How To Win Friends And Influence People – Dale Carnegie
“You can make more friends in two months by becoming interested in other people than you can in two years by trying to get other people interested in you.”
This is one of the most profound books to understand others behaviors and in teaching you skills to communicate effectively with others. A lot of the information is quite basic, but the examples and the message is quite profound.
Principles – Ray Dalio
“If you’re not failing, you’re not pushing your limits, and if you’re not pushing your limits, you’re not maximizing your potential”
Ray Dalio, one of the worlds most successful investors and entrepreneurs, shares the unconventional principles that hes developed, refined, and used over the past forty years to create unique results in both life and businessand which any person or organization can adopt to help achieve their goals.
Sapiens – Yuval Noah Harrari
“One of history’s fews iron laws is that luxuries tend to become necessities and to spawn new obligations. Once people get used to a certain luxury, they take it for granted. Then they begin to count on it. Finally they reach a point where they can’t live without it. Over the few decades, we have invented countless time saving machines that are supposed to make life more relaxed – washing machines, vacuum cleaners, dishwashers, telephones, mobile phones, computers, email. We thought we were saving time; instead we revved up the treadmill of life to ten times its former speed and made our days more anxious and agitated.”

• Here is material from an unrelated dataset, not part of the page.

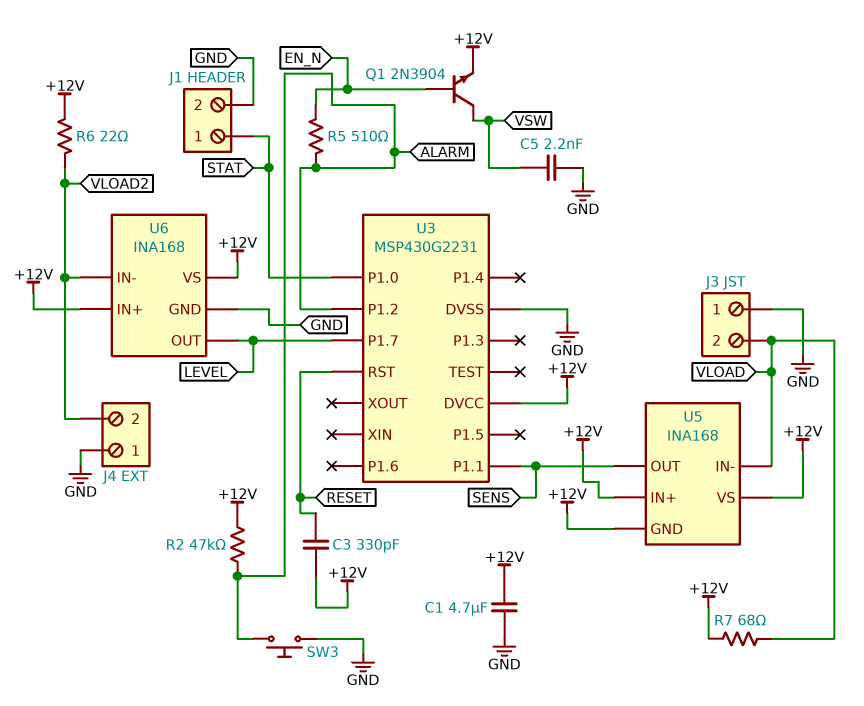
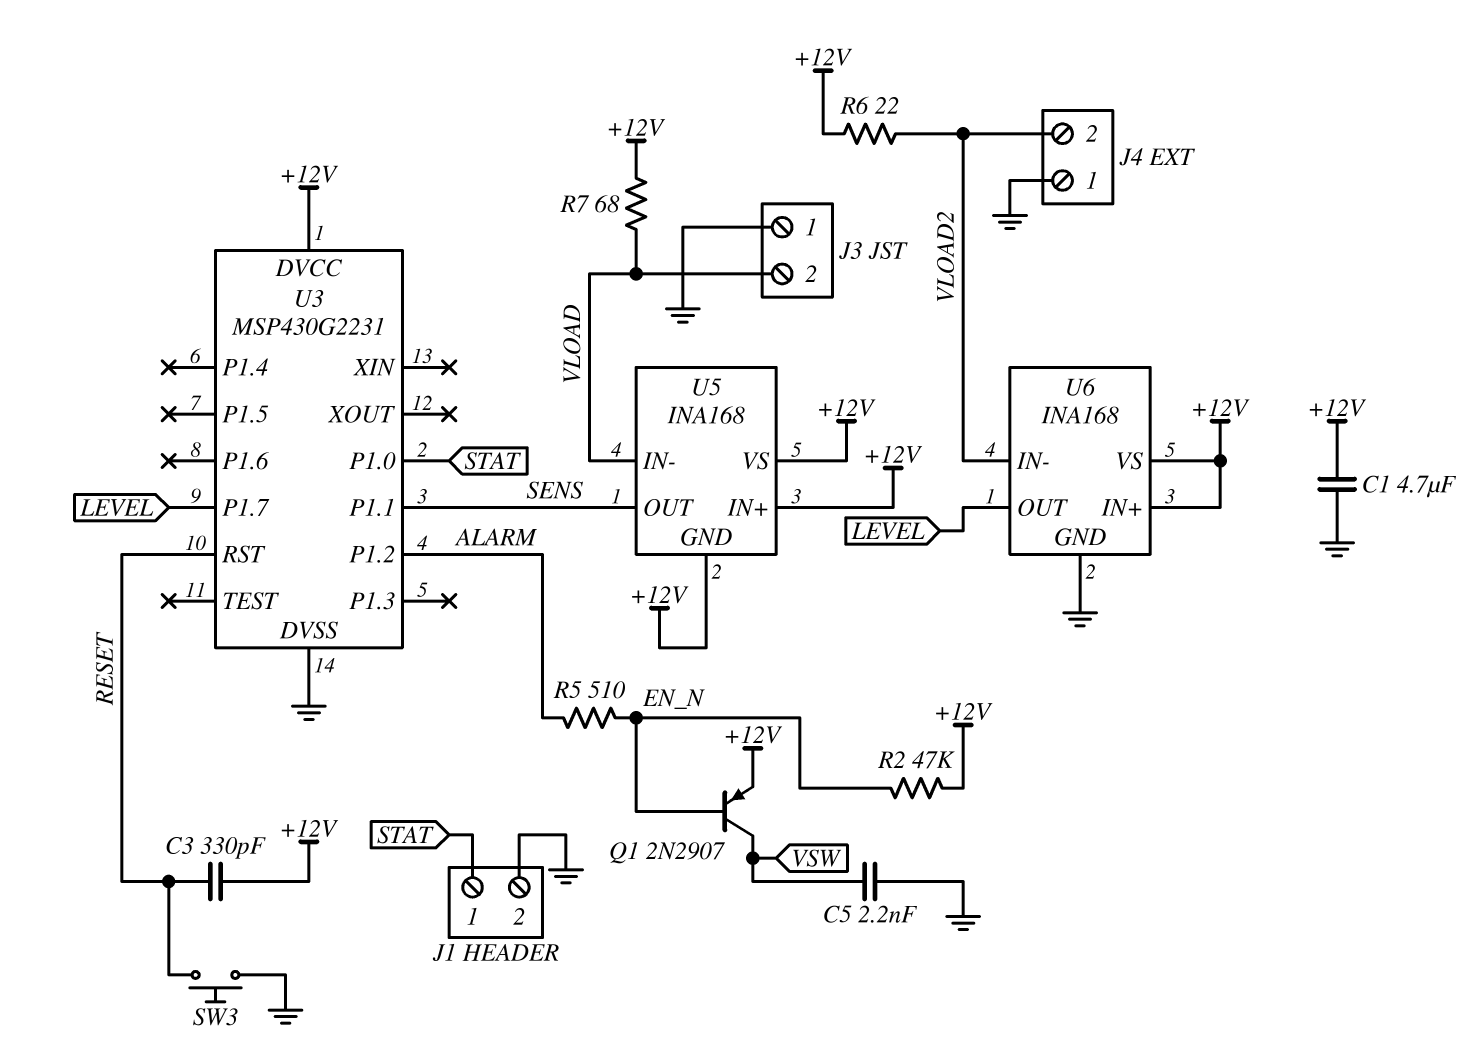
Q1: NPN 2N3904 (B EN_N, C VSW, E +12V) -> PNP 2N2907 (B EN_N, C VSW, E +12V)
R2: 47k (+12V, ALARM) -> 47k (+12V, EN_N)
SW3: button (ALARM, GND) -> button (GND, RESET)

This is an excellent book about the history of humans, covering all aspects; evolution, anthropology, geography, psychology, religion, ideologies, and the future of humans.
The War of Art – Steven Pressfield
“The most important thing about art is to work. Nothing else matters except sitting down every day and trying.”
This book is a firece kick in the ass every artist, writer or creative needs. Because we all face the same enemy, fight the same battle every day: Resistance.